Oct. 9 (Bloomberg) -- Constellation Energy Group Inc. has told the U.S. Department of Energy it cannot proceed with the loan guarantee application for UniStar Nuclear Energy LLC’s Calvert Cliffs 3 nuclear energy facility project in Maryland.
The proposed terms and conditions of the guarantee are “unworkable” and the cost of the loan as calculated by the Office of Management and Budget is “unreasonably burdensome,” Constellation said in a statement today.
The Baltimore-based company, which was developing the Calvert Cliffs project with Electricite de France SA, said it has written to the Department of Energy about the matter.
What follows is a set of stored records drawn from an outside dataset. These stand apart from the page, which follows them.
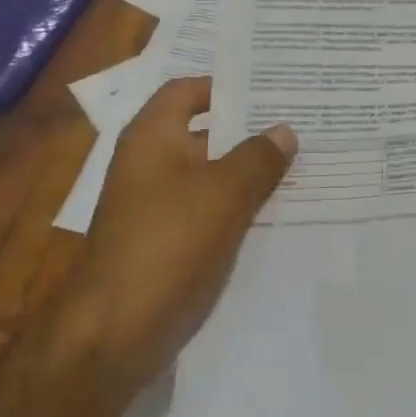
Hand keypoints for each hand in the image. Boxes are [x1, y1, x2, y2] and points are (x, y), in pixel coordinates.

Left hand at [64, 76, 296, 387]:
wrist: (116, 330)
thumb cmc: (167, 243)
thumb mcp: (223, 193)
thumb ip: (258, 158)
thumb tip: (285, 131)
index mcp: (152, 137)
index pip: (187, 91)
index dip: (223, 86)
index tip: (268, 89)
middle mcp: (150, 163)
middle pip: (203, 133)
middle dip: (247, 130)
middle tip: (297, 123)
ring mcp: (156, 204)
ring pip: (209, 174)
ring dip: (247, 171)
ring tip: (299, 164)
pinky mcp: (166, 241)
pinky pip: (207, 210)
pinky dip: (236, 205)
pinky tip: (276, 210)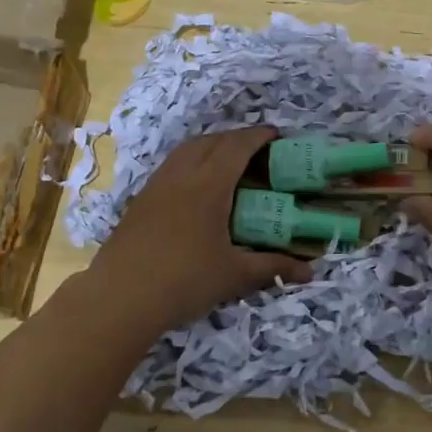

Constellation said “no decisions have been made regarding the future of Calvert Cliffs 3.”
EDF said it was “extremely disappointed and shocked” that Constellation had “unilaterally decided” to withdraw from the project.
“Constellation knows that we were at the finish line,” Paris-based EDF said in an e-mailed statement. It has withdrawn “in spite of our repeated efforts to substantially decrease their exposure and risk to the project.”
EDF bought half of Constellation’s nuclear business for $4.5 billion in 2009 when the French utility was headed by Pierre Gadonneix. The deal helped it keep a foothold in the U.S. and thwarted a takeover of Constellation by Warren Buffett’s MidAmerican Energy Holdings Co.
Constellation said there was “a significant problem” in the way the Office of Management and Budget calculates the credit cost.
“After repeated unsuccessful attempts to resolve this issue with DOE and OMB, we no longer see a timely path to reaching a workable set of terms and conditions,” the statement said.
Constellation spokesman Lawrence McDonnell declined to comment further on the company’s statement or on the response by EDF. He also declined to comment on whether Constellation has decided to exercise its option under the 2008 agreement, when EDF acquired its stake in its U.S. reactors, to sell up to $2 billion of non-nuclear power plants to EDF.